A few things. First, The New Republic tries to wrap it's head around the work of Roberto Bolano:
Well, it's not dead yet. The modernist idea, which is really a Romantic idea, that the truest art comes from the margins, from the social depths, from revolt and disgust and dispossession, from endless cigarettes and a single worn overcoat, is still, in this age of MFA's and faculty appointments, when Pound's "make it new" long ago became Podhoretz's "making it"--is still, still, however improbably alive. A young man can still get up in a Mexico City bookstore and declare war on the literary establishment, give the finger to coffeehouses and Octavio Paz, plunge like a burning wreck into willed obscurity, toil in poverty for twenty years, and wind up forging, at the cost of youth and health and finally life, works that mark a time and point a new way forward.

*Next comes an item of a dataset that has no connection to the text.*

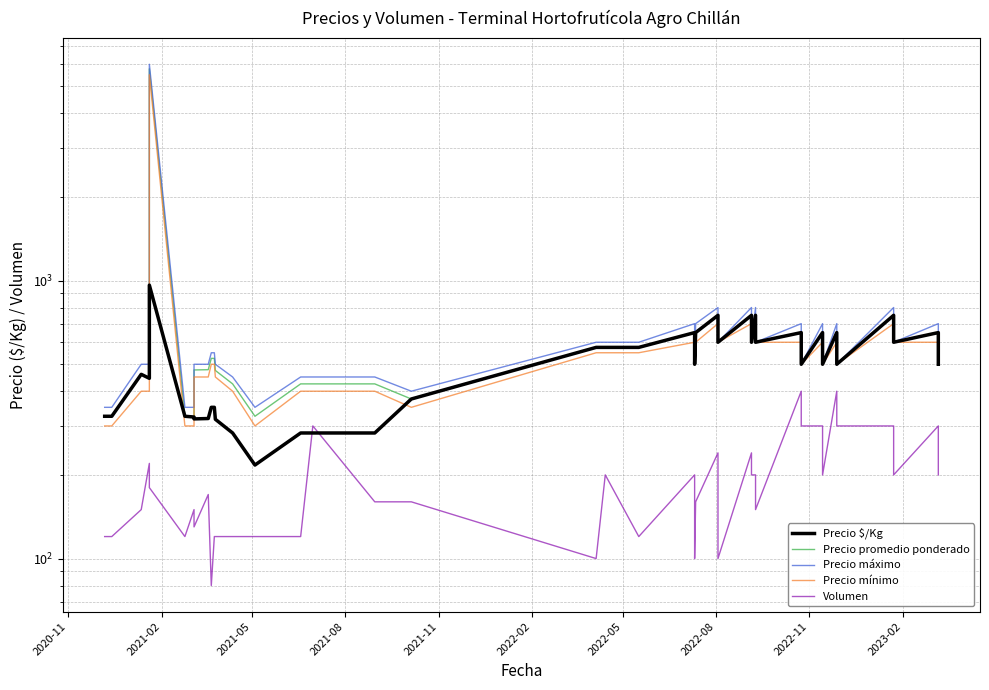

What is the value of the Precio promedio ponderado point at the 4th from the left?

445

I'd say that the review is all style over substance, but it goes on from there examining how Bolano's work destroys itself through the paradox of art and death. To me what draws one into his work is our own sympathy for all of his weaknesses and failures. There is something vulnerable and wide open about his writing and our readerly sympathies step in to help him fill in the blanks and shore up the structure. We sense that he's writing in good faith and resting transparently in the spirit that gives him rise.

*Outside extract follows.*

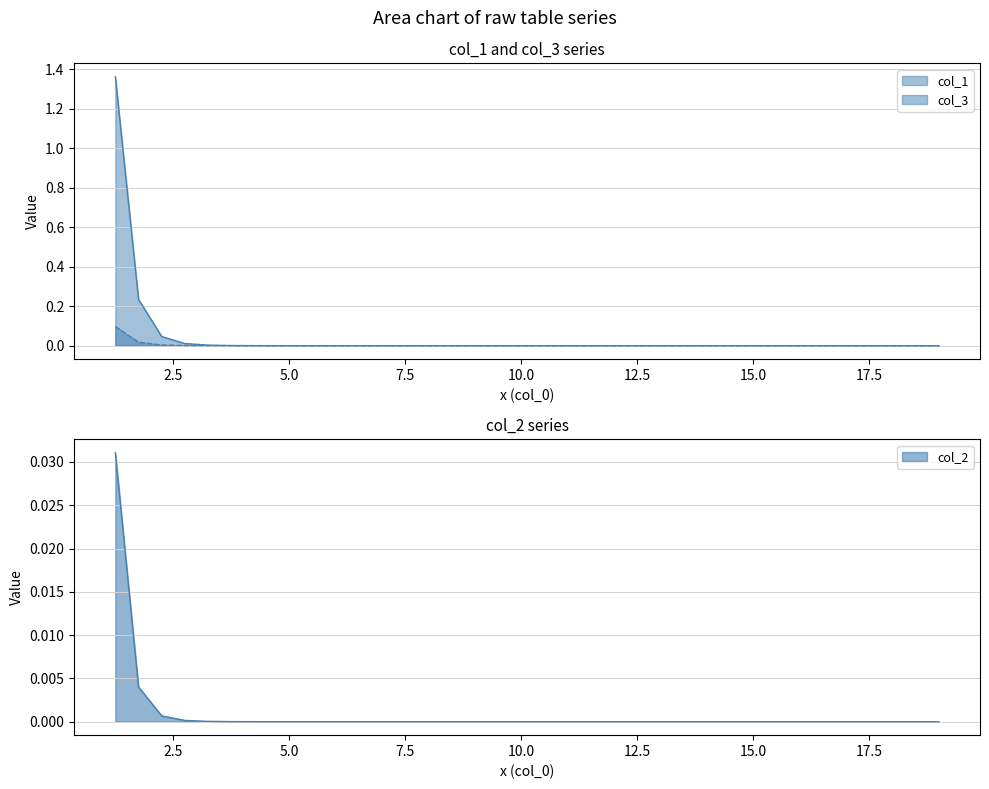

True or false: col_1 and col_3 cross at least once.

False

My feeling is that there's a direct line from Coleridge to Joyce to Kerouac to the Romantic-Postmodernism of Bolano but I need to finish reading before I can hope to say anything remotely intelligent.
Also, they're still airing episodes of Battlestar Galactica, though I'm not sure why. The last two episode thread involving the mutiny went exactly nowhere and seemed to be designed to clear a few non-essential personnel from the cast. Otherwise no one seems to have noticed that the show as a whole has lost it's dramatic momentum. If there's anything we're expecting to have happen in the remaining episodes other than "everyone dies" I don't know what it is.
Finally, this happened on the Grammys last night. It's one thing to have a marching band backing you; it's a whole 'nother thing to have a minimalist marching band backing you. Instead of going all loud and schmaltzy the band put down the groove which was pretty impressive.